LinkedIn the most popular business network site has been the prime target of Russian hackers, who managed to get away with 6.5 million encrypted passwords. These passwords were made available on the internet for hackers work on helping decrypt them. Reported by Dagens IT and Per Thorsheim, it can possibly be true that only some part of the information has been made available by the hackers.
This could officially wreak havoc for the 150+ million registered users on the network and tarnish the reputation of the network. Earlier this week it was reported that both the android and the iOS applications of LinkedIn transmitted unencrypted calender data which itself was a big security loophole awaiting exploitation. Although LinkedIn was quick to respond to the issue and updated both version of the applications, this breach sent a new series of shocks to the users.
Following LinkedIn’s tweet officially confirming the breach the network saw a surge of users yesterday, visiting the network to change their passwords. It is reported that the unsalted hashes use SHA-1 Encryption which is believed to be secure but if the password is a simple it might be possible to decrypt it, therefore users are advised to proceed with caution and choose passwords that include a mix of alpha numeric characters.

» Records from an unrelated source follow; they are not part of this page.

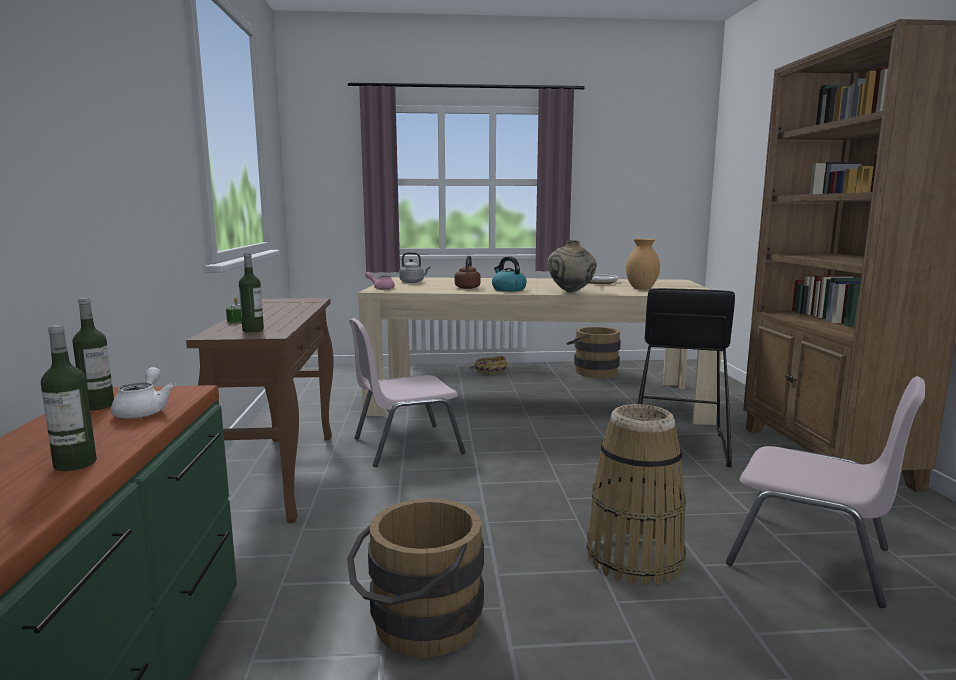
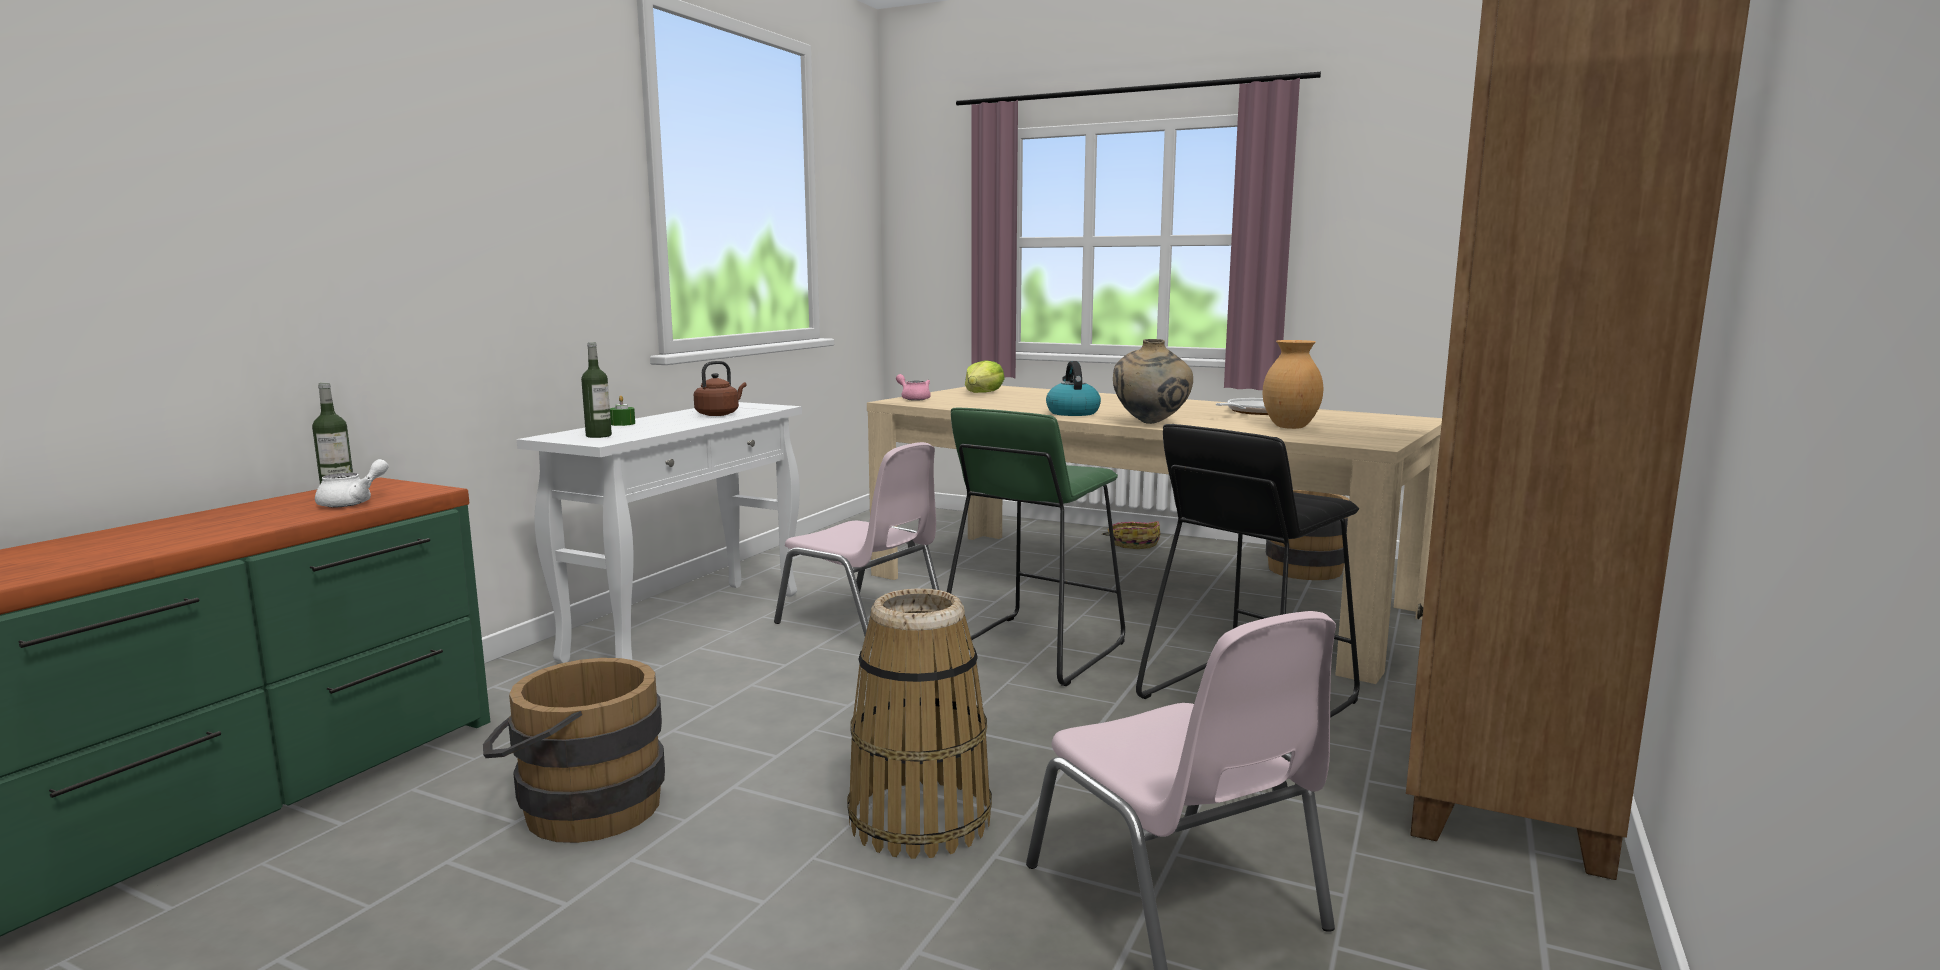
camera: 30 degrees right, 0 degrees up
(75, 464) = (205, 534): bottle -> none
(282, 474) = (688, 624): brown console table -> white console table
(405, 445) = (863, 620): pink chair -> pink chair turned 150 degrees counterclockwise
(413, 282) = (983, 393): grey kettle -> lettuce
(468, 287) = (1027, 406): brown kettle -> brown kettle (719, 414)
(533, 442) = (1033, 649): none -> green stool

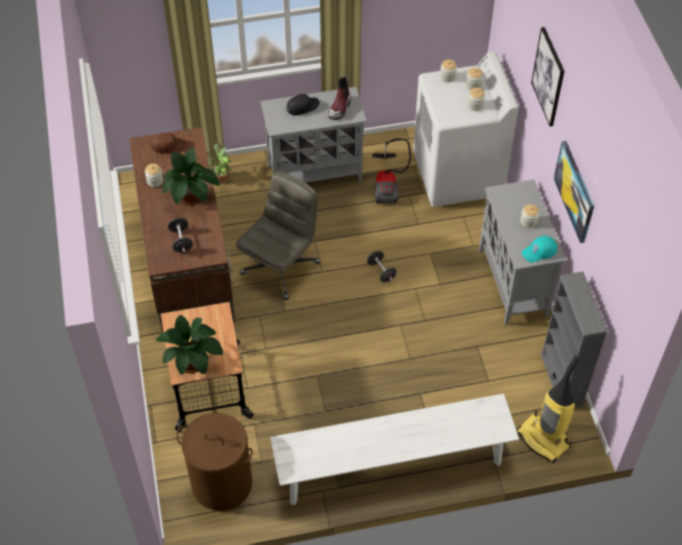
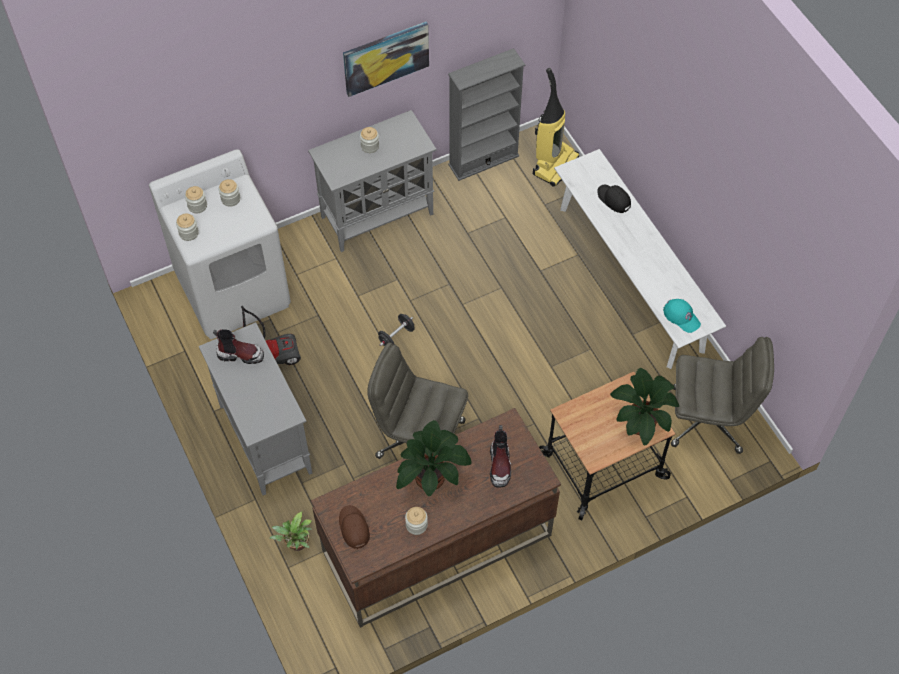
camera: 105 degrees left, 5 degrees up
(181, 241) = (500, 465): black dumbbell -> boot
(221, 483) = (708, 419): brown laundry basket -> grey office chair
(302, 107) = (247, 395): black cap -> black cap (613, 199)
(539, 251) = (407, 132): turquoise cap -> turquoise cap (682, 317)
(548, 77) = (273, 59): picture -> none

LinkedIn has recently updated their blog with news concerning the compromised accounts. [ June 6, 2012]. Here is some of the information that the post contains.
If your account was compromised you will not be able to login using your old password.
Such users would be sent instructions how to reset their passwords via their email addresses. This email would not include any links initially but once the user follows the steps listed, he/she would receive another email with the password reset link.
Lastly they would also receive an email informing them the reason for the sudden password change.
We would strongly advise linkedIn users who were using the same credentials for multiple sites to immediately change their passwords to avoid having other data compromised.